S4 Fig. Overlap of bacterial taxa showing evidence of heritability and GWAS signals.
The number of overlaps between bacterial taxa showing heritability (from “chip heritability” estimation) and bacterial taxa with at least one genome-wide significant association from GWAS is shown for each season with the colored, dashed line. A null distribution of overlaps expected by chance given the number of bacterial taxa showing heritability and showing a GWAS hit was calculated by permuting which bacterial taxa were labeled as heritable 1000 times. An empirical p-value was calculated by dividing the number of overlaps observed in the permutations greater than the actual overlap by the total number of permutations (1000). This was done for each season: A) winter, B) summer, and C) “seasons combined”.
S5 Fig. Distribution of p-values from candidate tissue identification analyses.
P-values were calculated via permutation for each tissue for each bacterial taxon that had either non-zero “chip heritability” or at least one genome-wide significant SNP. The number of expected associations with a P ≤ 0.05 is indicated with the red line on each plot.

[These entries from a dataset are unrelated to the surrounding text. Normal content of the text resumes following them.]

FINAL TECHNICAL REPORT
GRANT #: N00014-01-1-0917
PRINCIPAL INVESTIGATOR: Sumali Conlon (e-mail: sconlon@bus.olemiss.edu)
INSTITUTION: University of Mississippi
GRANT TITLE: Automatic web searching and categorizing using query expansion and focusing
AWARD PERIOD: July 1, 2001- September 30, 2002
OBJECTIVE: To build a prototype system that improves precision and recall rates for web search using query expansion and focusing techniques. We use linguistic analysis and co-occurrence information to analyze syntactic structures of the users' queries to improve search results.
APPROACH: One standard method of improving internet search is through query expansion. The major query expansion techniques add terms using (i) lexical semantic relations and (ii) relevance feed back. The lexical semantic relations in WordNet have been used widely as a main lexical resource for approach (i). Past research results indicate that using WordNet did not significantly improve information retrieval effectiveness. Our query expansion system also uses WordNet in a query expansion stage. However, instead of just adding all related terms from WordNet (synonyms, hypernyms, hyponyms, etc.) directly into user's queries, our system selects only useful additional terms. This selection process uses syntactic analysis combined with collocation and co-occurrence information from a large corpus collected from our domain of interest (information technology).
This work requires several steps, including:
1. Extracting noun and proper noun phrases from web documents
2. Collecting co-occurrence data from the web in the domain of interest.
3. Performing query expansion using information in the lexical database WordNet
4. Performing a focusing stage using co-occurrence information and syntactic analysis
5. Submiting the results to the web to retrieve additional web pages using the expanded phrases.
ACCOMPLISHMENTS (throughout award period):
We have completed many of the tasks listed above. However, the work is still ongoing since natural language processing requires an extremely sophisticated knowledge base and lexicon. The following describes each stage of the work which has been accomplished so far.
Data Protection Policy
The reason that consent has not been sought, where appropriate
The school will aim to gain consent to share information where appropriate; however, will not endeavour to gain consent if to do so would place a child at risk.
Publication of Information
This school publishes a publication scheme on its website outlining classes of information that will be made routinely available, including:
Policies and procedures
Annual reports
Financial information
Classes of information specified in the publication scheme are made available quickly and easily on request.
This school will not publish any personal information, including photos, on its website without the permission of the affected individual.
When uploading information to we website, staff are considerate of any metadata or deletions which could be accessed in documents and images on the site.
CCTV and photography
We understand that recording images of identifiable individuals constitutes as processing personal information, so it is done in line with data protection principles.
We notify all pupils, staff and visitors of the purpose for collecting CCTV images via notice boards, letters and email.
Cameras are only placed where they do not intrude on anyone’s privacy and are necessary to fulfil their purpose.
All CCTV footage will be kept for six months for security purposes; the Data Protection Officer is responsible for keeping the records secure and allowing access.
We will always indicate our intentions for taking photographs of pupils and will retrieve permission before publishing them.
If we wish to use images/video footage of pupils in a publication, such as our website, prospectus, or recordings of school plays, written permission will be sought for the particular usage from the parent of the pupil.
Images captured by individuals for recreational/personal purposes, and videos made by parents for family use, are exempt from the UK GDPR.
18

As can be seen from the histograms, most tissues do not show enrichment for low GWAS p-value SNPs in DHS peaks (large excess around P = 1). For winter (A) and summer (B), there are not more associations at P ≤ 0.05 than we would expect by chance. However, in the “seasons combined” analysis (C), there is a slight excess of P-values ≤ 0.05, indicating significant associations exist in this analysis (although many false positives likely exist as well). Therefore, candidate tissue analysis for winter and summer were not considered further.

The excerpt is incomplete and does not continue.